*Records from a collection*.
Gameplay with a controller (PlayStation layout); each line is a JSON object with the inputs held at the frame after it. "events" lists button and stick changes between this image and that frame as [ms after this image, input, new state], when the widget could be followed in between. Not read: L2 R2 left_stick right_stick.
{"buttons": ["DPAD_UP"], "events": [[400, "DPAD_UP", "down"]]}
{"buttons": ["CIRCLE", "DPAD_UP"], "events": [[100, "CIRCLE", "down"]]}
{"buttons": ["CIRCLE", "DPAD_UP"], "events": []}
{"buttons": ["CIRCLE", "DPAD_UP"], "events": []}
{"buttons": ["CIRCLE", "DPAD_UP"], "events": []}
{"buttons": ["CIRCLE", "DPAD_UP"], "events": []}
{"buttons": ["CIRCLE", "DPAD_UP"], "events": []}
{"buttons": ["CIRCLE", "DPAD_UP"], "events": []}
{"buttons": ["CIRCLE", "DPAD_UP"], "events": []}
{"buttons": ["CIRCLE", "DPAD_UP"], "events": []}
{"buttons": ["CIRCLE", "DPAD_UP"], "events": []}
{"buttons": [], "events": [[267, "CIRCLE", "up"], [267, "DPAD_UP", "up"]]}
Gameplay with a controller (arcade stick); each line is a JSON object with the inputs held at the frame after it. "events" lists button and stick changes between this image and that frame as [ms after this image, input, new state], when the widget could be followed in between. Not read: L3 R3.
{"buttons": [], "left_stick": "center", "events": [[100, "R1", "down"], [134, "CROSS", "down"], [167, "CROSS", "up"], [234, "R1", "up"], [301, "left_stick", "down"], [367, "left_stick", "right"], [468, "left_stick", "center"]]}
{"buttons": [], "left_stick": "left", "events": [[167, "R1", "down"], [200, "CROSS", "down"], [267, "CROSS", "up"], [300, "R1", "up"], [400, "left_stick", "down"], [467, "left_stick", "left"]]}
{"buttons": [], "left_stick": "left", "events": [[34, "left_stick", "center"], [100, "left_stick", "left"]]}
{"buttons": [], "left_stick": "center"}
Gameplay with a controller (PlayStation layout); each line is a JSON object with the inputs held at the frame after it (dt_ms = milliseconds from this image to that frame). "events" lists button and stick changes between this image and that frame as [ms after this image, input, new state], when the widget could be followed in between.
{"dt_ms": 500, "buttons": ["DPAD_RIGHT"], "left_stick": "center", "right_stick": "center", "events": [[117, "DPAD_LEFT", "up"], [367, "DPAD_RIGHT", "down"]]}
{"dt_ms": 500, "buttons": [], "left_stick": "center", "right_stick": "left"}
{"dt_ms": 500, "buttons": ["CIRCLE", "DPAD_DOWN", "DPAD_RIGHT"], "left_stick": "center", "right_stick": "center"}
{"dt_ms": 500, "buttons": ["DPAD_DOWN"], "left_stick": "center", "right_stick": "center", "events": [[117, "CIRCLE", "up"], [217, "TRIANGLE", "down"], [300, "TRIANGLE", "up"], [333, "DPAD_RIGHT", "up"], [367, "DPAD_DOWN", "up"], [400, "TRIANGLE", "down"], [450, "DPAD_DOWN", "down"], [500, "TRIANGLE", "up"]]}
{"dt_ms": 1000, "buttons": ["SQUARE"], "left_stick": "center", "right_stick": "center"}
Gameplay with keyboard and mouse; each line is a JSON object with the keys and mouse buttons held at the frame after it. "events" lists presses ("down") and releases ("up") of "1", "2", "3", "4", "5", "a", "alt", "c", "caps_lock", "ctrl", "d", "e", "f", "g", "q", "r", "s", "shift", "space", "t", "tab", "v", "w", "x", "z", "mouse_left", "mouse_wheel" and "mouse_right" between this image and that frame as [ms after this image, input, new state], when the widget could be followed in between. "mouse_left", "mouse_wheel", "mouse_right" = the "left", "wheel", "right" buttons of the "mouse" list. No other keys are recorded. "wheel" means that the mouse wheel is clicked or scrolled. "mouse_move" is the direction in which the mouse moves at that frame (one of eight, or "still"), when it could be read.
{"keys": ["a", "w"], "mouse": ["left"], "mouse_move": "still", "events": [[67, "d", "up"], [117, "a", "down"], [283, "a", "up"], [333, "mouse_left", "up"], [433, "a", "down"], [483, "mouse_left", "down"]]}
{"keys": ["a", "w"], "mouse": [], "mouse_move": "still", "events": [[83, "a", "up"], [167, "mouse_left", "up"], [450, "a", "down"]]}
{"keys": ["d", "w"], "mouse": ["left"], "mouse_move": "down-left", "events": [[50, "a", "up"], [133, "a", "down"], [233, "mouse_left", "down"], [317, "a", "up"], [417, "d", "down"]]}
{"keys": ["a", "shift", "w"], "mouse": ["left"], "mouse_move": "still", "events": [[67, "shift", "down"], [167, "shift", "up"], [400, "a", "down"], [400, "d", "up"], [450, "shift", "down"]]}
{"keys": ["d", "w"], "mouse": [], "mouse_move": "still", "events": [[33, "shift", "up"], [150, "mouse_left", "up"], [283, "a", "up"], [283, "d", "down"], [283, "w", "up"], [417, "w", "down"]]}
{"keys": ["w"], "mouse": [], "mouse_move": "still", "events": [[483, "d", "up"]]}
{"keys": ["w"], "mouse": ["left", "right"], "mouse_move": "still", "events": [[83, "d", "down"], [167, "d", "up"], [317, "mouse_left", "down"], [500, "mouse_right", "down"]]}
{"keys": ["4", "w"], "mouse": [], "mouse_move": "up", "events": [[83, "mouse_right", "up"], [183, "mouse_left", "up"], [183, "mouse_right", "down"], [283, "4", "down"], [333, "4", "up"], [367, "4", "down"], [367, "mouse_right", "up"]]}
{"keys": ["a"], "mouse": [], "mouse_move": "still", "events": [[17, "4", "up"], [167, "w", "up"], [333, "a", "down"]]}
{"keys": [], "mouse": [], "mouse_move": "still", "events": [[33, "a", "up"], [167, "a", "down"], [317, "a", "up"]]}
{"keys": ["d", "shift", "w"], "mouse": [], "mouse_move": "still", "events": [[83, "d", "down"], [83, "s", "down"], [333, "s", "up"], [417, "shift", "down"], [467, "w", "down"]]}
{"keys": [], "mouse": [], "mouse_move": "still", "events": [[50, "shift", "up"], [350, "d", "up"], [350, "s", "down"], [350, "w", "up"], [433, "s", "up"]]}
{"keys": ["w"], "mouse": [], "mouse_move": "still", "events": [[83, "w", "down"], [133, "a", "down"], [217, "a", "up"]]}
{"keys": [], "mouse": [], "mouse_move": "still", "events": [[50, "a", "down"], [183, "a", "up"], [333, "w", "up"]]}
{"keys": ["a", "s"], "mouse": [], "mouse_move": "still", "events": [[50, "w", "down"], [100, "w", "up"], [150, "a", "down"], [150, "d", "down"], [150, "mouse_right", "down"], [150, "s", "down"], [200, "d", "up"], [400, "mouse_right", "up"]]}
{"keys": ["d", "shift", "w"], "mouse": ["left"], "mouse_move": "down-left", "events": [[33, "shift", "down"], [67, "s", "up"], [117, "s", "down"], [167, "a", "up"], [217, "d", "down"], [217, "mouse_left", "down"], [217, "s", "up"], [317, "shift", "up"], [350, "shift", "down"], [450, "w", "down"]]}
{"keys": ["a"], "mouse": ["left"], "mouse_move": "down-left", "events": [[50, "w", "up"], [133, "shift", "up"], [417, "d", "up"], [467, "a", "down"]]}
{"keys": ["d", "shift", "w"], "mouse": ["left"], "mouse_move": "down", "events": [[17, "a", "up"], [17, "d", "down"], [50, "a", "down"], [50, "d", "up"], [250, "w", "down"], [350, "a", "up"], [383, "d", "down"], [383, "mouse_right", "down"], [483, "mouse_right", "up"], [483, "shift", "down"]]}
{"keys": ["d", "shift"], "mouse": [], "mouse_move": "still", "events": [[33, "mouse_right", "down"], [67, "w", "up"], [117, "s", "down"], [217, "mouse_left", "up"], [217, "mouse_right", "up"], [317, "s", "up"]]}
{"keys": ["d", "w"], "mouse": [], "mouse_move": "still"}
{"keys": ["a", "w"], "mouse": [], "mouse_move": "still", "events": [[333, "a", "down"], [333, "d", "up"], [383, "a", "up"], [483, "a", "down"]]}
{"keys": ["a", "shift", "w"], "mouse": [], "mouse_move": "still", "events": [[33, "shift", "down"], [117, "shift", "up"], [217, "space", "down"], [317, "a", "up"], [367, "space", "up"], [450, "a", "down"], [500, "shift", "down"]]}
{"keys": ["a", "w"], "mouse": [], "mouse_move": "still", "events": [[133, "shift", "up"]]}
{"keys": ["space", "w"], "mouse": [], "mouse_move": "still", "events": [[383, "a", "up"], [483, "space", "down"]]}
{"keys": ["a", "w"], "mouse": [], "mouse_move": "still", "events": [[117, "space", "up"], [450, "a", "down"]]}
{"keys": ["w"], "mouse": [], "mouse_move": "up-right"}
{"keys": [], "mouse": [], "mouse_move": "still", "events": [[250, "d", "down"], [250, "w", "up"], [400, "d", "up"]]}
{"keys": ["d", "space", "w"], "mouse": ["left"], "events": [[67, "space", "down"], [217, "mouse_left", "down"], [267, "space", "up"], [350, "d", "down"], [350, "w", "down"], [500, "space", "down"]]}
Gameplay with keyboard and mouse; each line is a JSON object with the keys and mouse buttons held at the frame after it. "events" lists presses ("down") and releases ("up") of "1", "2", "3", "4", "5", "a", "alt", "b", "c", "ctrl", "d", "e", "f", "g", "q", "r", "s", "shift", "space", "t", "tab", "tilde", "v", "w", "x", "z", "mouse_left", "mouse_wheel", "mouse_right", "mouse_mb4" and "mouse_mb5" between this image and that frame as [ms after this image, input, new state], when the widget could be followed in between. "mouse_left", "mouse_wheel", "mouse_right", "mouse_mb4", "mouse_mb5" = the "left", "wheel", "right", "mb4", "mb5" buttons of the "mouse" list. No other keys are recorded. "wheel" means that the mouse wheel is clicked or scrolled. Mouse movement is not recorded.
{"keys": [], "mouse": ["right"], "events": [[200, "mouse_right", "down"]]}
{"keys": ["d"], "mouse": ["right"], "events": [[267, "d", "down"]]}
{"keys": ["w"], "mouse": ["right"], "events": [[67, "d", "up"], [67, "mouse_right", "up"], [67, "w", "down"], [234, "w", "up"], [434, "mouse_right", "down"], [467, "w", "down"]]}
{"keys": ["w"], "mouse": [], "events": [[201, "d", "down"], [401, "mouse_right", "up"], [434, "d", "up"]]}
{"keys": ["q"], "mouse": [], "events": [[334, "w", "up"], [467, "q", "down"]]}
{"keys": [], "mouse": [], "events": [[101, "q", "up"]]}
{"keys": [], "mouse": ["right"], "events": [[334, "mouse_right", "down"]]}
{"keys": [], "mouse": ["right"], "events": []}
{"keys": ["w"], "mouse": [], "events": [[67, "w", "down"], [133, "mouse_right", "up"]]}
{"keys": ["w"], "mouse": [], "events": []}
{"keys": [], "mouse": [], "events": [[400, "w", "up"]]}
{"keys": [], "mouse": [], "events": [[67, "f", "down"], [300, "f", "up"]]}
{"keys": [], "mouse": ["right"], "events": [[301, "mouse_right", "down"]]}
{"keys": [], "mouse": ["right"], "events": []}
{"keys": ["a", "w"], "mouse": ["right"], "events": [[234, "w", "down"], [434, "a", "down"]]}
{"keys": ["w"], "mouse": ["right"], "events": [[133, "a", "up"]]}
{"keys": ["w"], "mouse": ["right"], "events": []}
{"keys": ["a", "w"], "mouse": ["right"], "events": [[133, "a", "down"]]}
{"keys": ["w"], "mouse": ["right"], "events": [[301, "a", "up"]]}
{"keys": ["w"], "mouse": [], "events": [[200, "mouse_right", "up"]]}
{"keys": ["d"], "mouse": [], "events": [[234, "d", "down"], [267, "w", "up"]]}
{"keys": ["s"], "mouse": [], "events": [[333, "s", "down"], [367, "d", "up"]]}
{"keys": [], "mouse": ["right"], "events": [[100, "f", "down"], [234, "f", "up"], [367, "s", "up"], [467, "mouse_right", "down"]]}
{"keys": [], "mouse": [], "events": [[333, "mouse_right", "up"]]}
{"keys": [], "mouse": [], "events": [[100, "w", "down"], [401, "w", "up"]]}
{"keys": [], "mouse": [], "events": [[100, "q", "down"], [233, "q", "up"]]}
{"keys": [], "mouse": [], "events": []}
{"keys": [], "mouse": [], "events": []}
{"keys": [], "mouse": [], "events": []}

*WORK TO BE COMPLETED*.
Say how many lines in the records contain the word "CROSS". Nothing but the number is required.

*WRITTEN REPLY*.
2